Text passage:
The hearing is the first of what are expected to be many tests of one of the most controversial decisions made by a U.S. president in modern times: to bypass the normal appropriations process in a quest for $5.7 billion in wall construction money. Trump acted after Congress explicitly rejected his demand and appropriated only $1.375 billion, a decision that led to a 35-day government shutdown in December and January.
The plaintiffs in the Northern District of California include the state of California and 18 other states, among them Maryland and Virginia, along with the Sierra Club and the Southern Border Communities Coalition, which is represented by the American Civil Liberties Union.
To justify a temporary injunction, Gilliam will have to be convinced that the plaintiffs are likely to prevail on the merits after further proceedings and that allowing construction to go forward in the meantime will cause imminent harm.
Whatever Gilliam, who was appointed by President Barack Obama, decides will not end the controversy.
Trump’s actions have led to at least seven lawsuits in three different federal courts. One of the cases was brought by the House of Representatives in Washington. In that case, a Trump appointee, U.S. District Judge Trevor McFadden, has scheduled his own hearing on an injunction for May 23.
Whichever side loses is likely to appeal.
The cases are part of a much broader multi-front struggle underway since Trump took office, involving some of the same litigants challenging virtually his entire immigration agenda as well as his efforts to eliminate or delay hundreds of environmental regulations. They’ve had considerable success in both categories.
In the border-wall case set for Friday, each side has framed the issues and the events leading to them in starkly different terms.

Excerpted records:

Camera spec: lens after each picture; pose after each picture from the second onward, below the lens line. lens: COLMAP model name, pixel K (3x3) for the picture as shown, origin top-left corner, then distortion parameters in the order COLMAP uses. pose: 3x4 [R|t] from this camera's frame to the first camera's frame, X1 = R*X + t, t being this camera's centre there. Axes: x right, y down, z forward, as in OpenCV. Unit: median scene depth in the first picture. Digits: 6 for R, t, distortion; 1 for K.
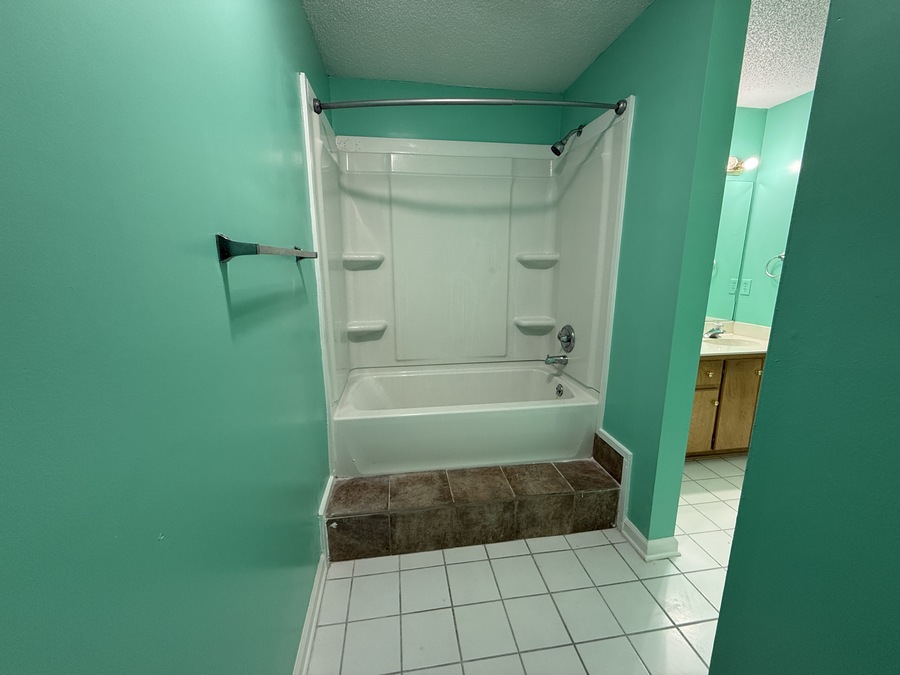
lens RADIAL K [[358.9, 0, 448.6], [0, 358.9, 332.5], [0, 0, 1]] dist [-0.002071, 0.000282]
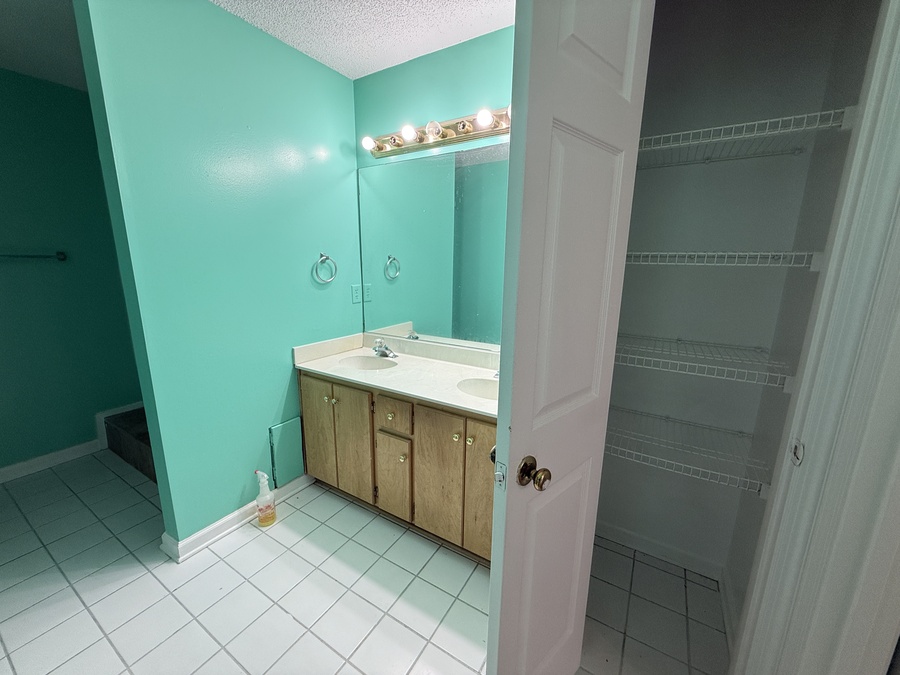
lens RADIAL K [[358.9, 0, 446.0], [0, 358.9, 336.8], [0, 0, 1]] dist [-0.002071, 0.000282]
pose [[0.771333, 0.144256, -0.619868, 1.184327], [-0.133270, 0.988990, 0.064323, -0.103703], [0.622322, 0.032995, 0.782066, 0.456427]]
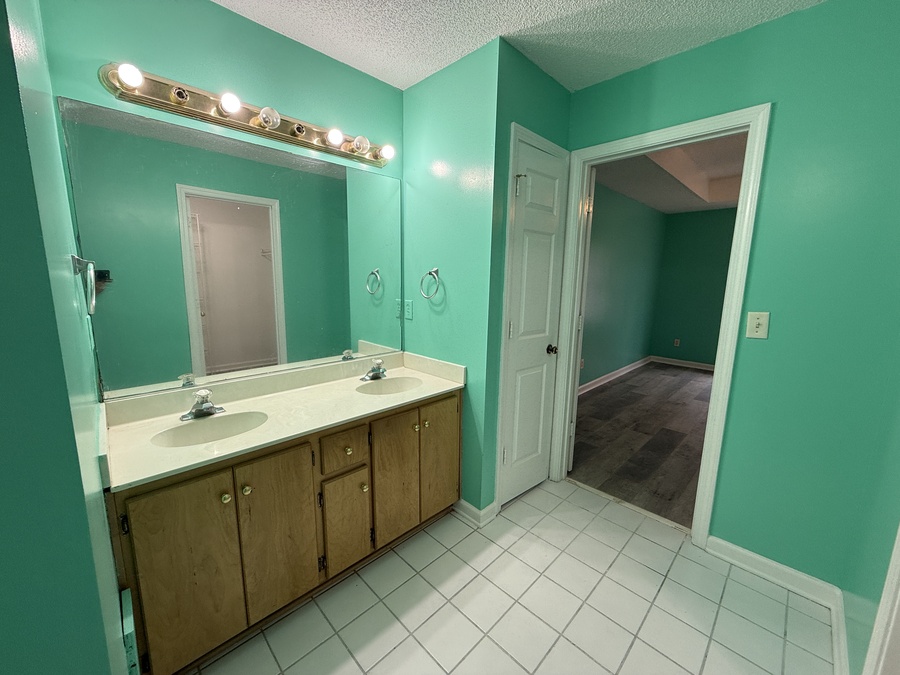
lens RADIAL K [[358.9, 0, 444.3], [0, 358.9, 336.8], [0, 0, 1]] dist [-0.002071, 0.000282]
pose [[0.803111, -0.081965, 0.590165, 0.470843], [0.094461, 0.995481, 0.009713, -0.075723], [-0.588294, 0.047947, 0.807224, 0.341250]]
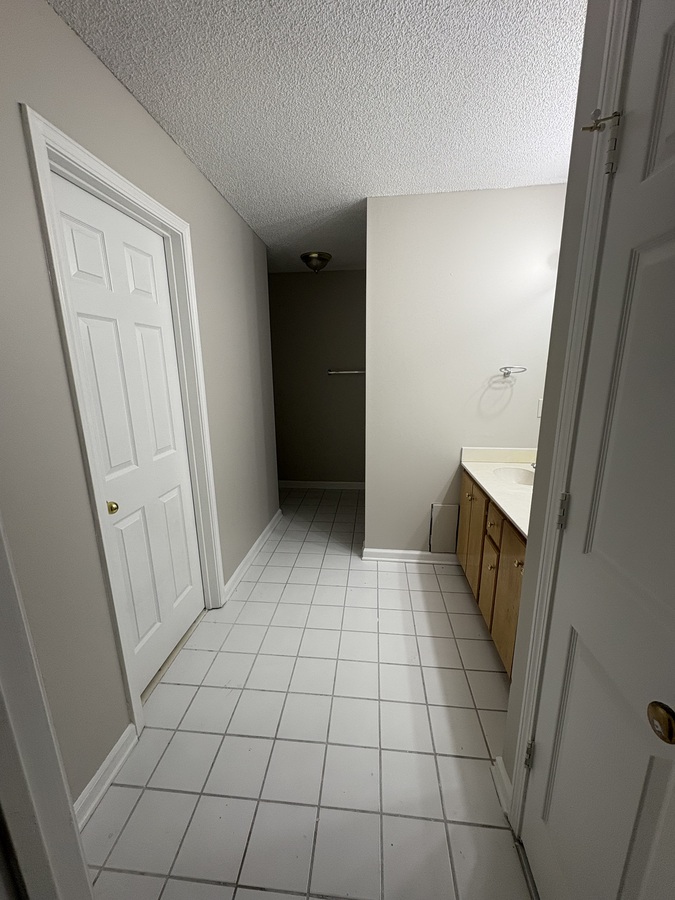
lens RADIAL K [[358.9, 0, 338.0], [0, 358.9, 452.8], [0, 0, 1]] dist [-0.002610, 0.001039]
pose [[-0.235804, 0.223080, -0.945850, 1.430748], [-0.184372, 0.945349, 0.268927, -0.167700], [0.954151, 0.237802, -0.181787, 0.740246]]
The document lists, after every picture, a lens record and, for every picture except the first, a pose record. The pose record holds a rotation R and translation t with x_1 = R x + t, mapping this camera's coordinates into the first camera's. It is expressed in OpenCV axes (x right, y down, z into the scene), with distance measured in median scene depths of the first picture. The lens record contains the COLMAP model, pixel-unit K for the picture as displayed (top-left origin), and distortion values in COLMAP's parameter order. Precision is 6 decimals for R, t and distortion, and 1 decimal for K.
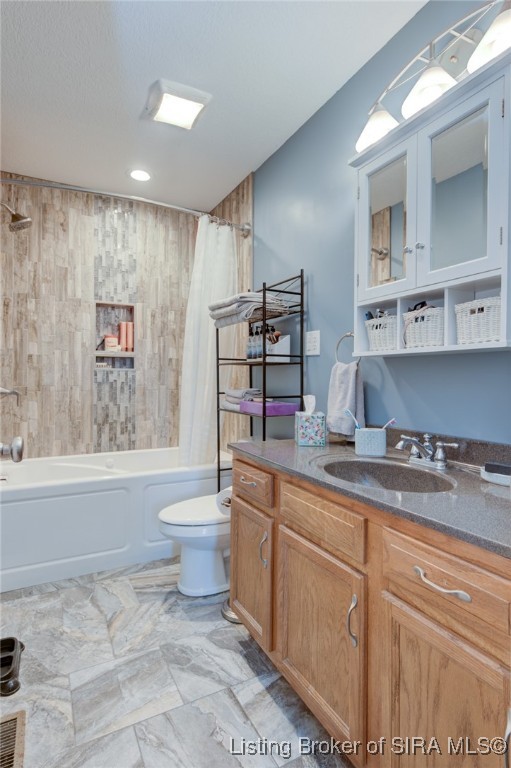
lens RADIAL K [[404.9, 0, 255.5], [0, 404.9, 384.0], [0, 0, 1]] dist [0.000068, -0.000003]
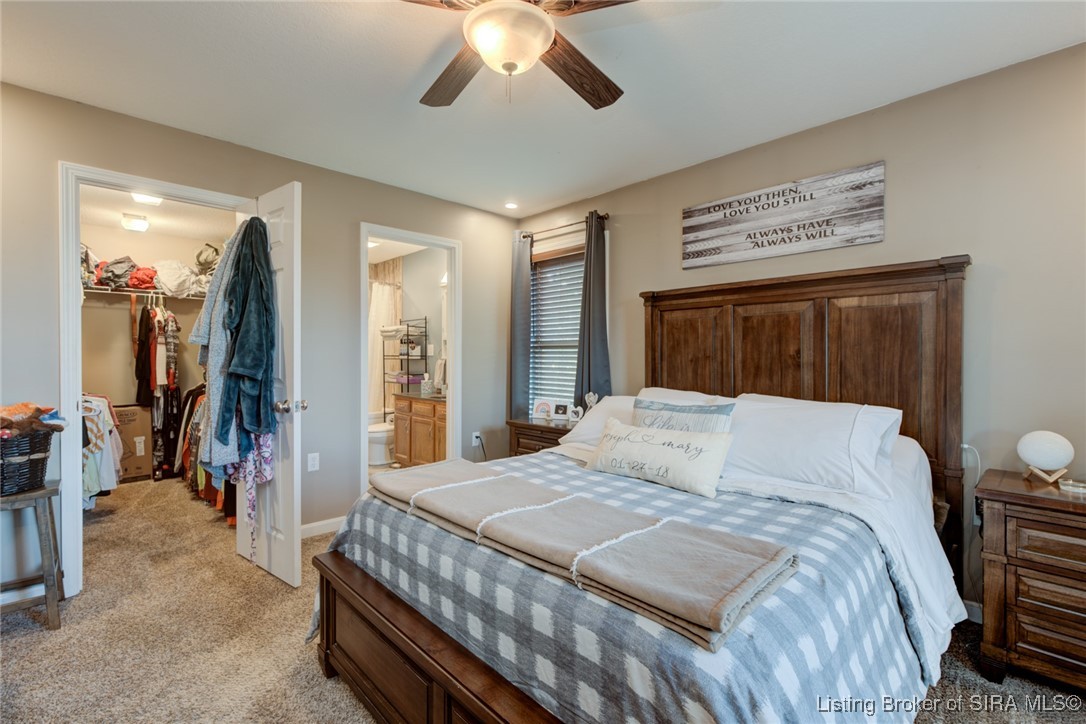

What to do:
[1] Copy the border-wall passage starting at "The cases are" and ending at "in both categories.", swapping "litigants" for "challengers".
[2] In the border-wall passage, which judge scheduled a hearing on an injunction for May 23?
Rely only on the border-wall passage for these.

Answers for each item:
[1]
The cases are part of a much broader multi-front struggle underway since Trump took office, involving some of the same challengers challenging virtually his entire immigration agenda as well as his efforts to eliminate or delay hundreds of environmental regulations. They’ve had considerable success in both categories.

[2] U.S. District Judge Trevor McFadden